Tuesday, March 5, 2013

#sliceoflife 5 of 31

Day Five of the #sliceoflife challenge.

So far, as my mom jokingly pointed out, I have looked like a fairly depressed teenager on here, which is definitely not who I am. I have another slightly deep story to share, but I will save it for another time. For now, I will try to balance out my stories about bullying and scary life decisions with some humorous ones. This one that I am about to write actually happened the very first day I drove myself to school.

The day that I got my license was one of the best days of my life. I drove myself to dance that very night and could not stop smiling. At all. Not for a second. My happiness was also prolonged by the fact that I got my license the first week of February vacation. Pretty much the best day ever.

That feeling of complete and overwhelming joy and freedom carried over for the entire week. As I pull into the student parking lot at my high school next Monday morning, I'm still feeling pretty good. I've gotten more comfortable behind the wheel during my week off and am more than a little excited to show off my hand-me-down 7-seater Volvo to all of my friends.

I see my friend Tara sitting in her car right in the spot she said she'd be in--the second row next to the second island. By island, I'm guessing you realize that I don't mean a sunny patch of sand. Our school's parking lot has a few randomly placed islands for plants and things when the snow actually decides to melt. They're cute, but sort of pointless. Of all things to decorate, why choose a parking lot?

Tara motions for me to park in the empty space directly in front of her, right alongside the island's curb. I carefully pull up as close the curb as I dare and begin to pull in to the spot. I feel my tire graze the granite, but keep going until I am comfortably sitting across from Tara's Honda. I smile to myself, pretty proud at my first ever school parking job. That is, until I see Tara's face.

"Don't worry about it!" I call out, turning the car off. "That little scratch was already there!" My mom had hit a rock a couple years ago, giving the front right of the car a small dent and a couple scratches.

Tara just shakes her head.

"What, then?" I call. I hope she can hear me because I don't feel like turning the car back on and opening the window. Plus it's cold. She shakes her head again and smiles a sort of disbelieving, scared smile. She yells something to me, but I can't hear her. "What?" I shout.

She walks over to my window and motions for me to roll down my window. I roll my eyes and open the door, and she just looks at me, her eyes huge. I raise my eyebrows. "You just popped your tire."

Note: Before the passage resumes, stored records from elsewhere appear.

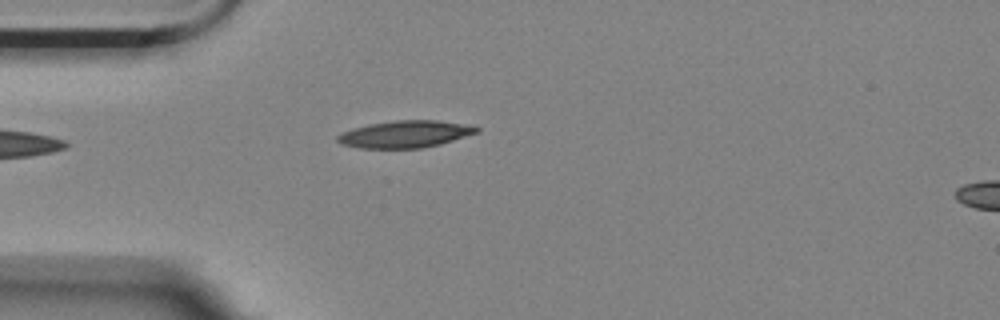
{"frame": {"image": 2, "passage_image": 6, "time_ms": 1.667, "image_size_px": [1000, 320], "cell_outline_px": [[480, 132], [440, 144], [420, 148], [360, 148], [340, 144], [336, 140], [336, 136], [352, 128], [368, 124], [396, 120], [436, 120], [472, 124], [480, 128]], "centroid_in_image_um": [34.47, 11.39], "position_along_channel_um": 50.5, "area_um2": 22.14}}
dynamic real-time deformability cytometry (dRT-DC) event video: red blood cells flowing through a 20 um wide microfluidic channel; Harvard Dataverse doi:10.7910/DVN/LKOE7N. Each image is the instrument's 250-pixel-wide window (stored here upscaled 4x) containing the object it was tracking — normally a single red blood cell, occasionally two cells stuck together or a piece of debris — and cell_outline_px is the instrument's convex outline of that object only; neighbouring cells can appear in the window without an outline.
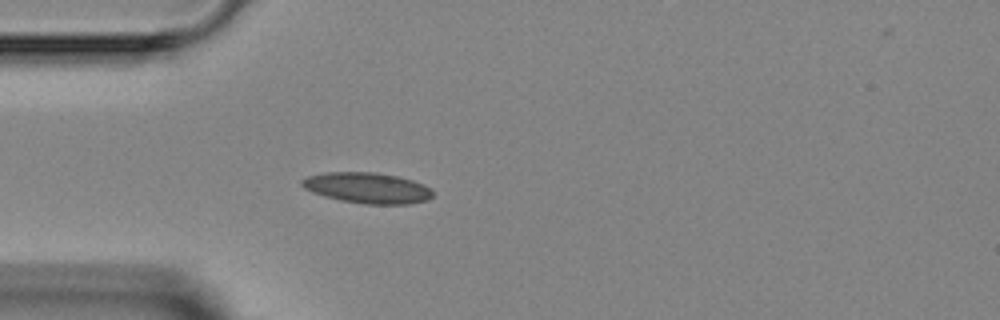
{"species": "Egyptian fruit bat (a non-hibernating species)", "species_latin": "Rousettus aegyptiacus", "temperature_condition": "room temperature", "stored_images_in_passage": 1, "camera_frame_rate_fps": 3000, "um_per_image_px": 0.085, "animal": {"sex": "female"}, "frame": {"image": 1, "passage_image": 1, "time_ms": 0.0, "image_size_px": [1000, 320], "cell_outline_px": [[432, 196], [428, 200], [408, 204], [364, 204], [340, 200], [324, 196], [312, 192], [304, 188], [300, 184], [300, 180], [308, 176], [324, 172], [376, 172], [396, 176], [412, 180], [424, 184], [432, 188]], "centroid_in_image_um": [31.22, 15.97], "position_along_channel_um": 53.8, "area_um2": 23.58}}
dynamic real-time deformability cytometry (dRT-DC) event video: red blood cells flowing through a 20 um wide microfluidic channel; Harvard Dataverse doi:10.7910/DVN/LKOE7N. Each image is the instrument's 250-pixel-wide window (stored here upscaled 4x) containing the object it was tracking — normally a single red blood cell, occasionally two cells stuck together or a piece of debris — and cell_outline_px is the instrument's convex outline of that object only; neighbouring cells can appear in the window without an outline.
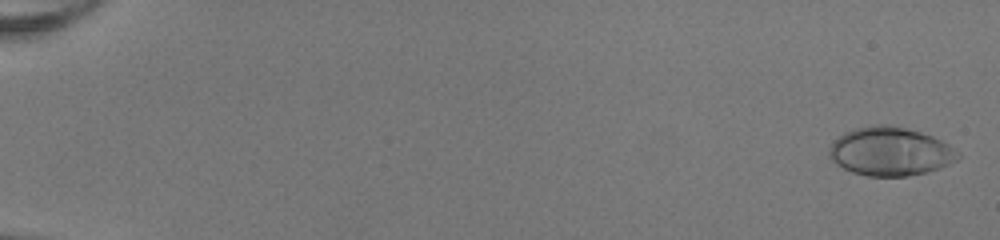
{"species": "human", "species_latin": "Homo sapiens", "temperature_condition": "room temperature", "stored_images_in_passage": 52, "camera_frame_rate_fps": 3000, "um_per_image_px": 0.085, "donor": {"sex": "female"}, "frame": {"image": 1, "passage_image": 2, "time_ms": 0.333, "image_size_px": [1000, 240], "cell_outline_px": [[960, 156], [956, 160], [940, 168], [908, 176], [868, 176], [852, 172], [836, 164], [828, 156], [828, 152], [832, 144], [844, 132], [856, 128], [872, 124], [888, 124], [920, 132], [932, 136], [948, 144], [960, 152]], "centroid_in_image_um": [75.67, 12.87], "position_along_channel_um": 9.3, "area_um2": 36.3}}
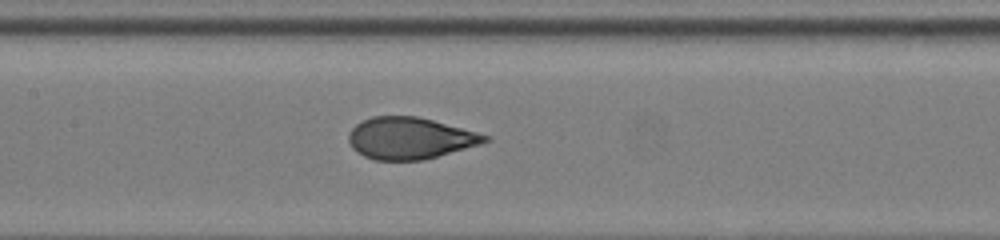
{"frame": {"image": 2, "passage_image": 28, "time_ms": 9.0, "image_size_px": [1000, 240], "cell_outline_px": [[492, 140], [480, 144], [424, 160], [376, 160], [364, 156], [356, 152], [352, 148], [348, 140], [348, 132], [356, 124], [372, 116], [416, 116], [432, 120], [492, 136]], "centroid_in_image_um": [34.84, 11.75], "position_along_channel_um": 172.6, "area_um2": 33.12}}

I freeze for half a second, and then laugh. "No, I didn't."

"Yes, you did."

"No, I didn't. Tara that isn't funny."

"Fine. Come look if you don't believe me." I reluctantly get out of the safety of my warm car and follow her to look at my front right tire. I gasp. It wasn't really fair for her to call it a tire. The thing was completely flat. Parallel to the ground. Smushed.

"Oh my god." I fall to my knees to examine it more carefully. The sharp granite curb I had grazed so lightly had cut straight through the rubber. There's a gash about five inches long. I am no expert on popped tires, but this one looks pretty popped. "I am sooo dead."

"That's more of the reaction I was looking for." Tara laughs and helps me up. "Call your dad, do you have Triple A?"

It's all I can do to force myself to nod. Words just don't seem to be coming.

"Larkin, relax," Tara smiles. "You have Triple A, your tire will get fixed, and you will laugh about this in a couple days."

I force a small smile. "Okay, but you have to promise me that we will keep this as secret as possible. No one needs to know that I sliced my tire my first day driving to school."

Tara shakes her head, laughing, as I walk back to my car to call my dad. "I promise."


  1. You tell a great story! Slowly you reel in the reader and deliver the punch. I knew it wasn't going to be good for the tire when you grazed it. You will have quite a collection of short stories when this month is over. Can't wait for the next one.

  2. Thanks for helping remember that perspective is a lie and that what we call little things looking back on them aren't really little at all.

  3. You create a strong visual. I was right in my high school parking lot with you.

  4. This was a great slice - I could feel your excitement, and then that sinking gloom. Oh well, you have the right perspective, though, you must have known even at that horrible moment that one day you'd look back and smile...and write!

  5. I remember when I got my license. I wasn't smiling. I was deathly afraid. In fact, my hands were shaking on the steering wheel after I dropped my mom off at work and drove a few miles to school. By the afternoon, when I went to pick her up, I was completely fine. However that first drive by myself was terrifying.

    You're a great writer, Larkin. I'm so glad you're slicing with us this month.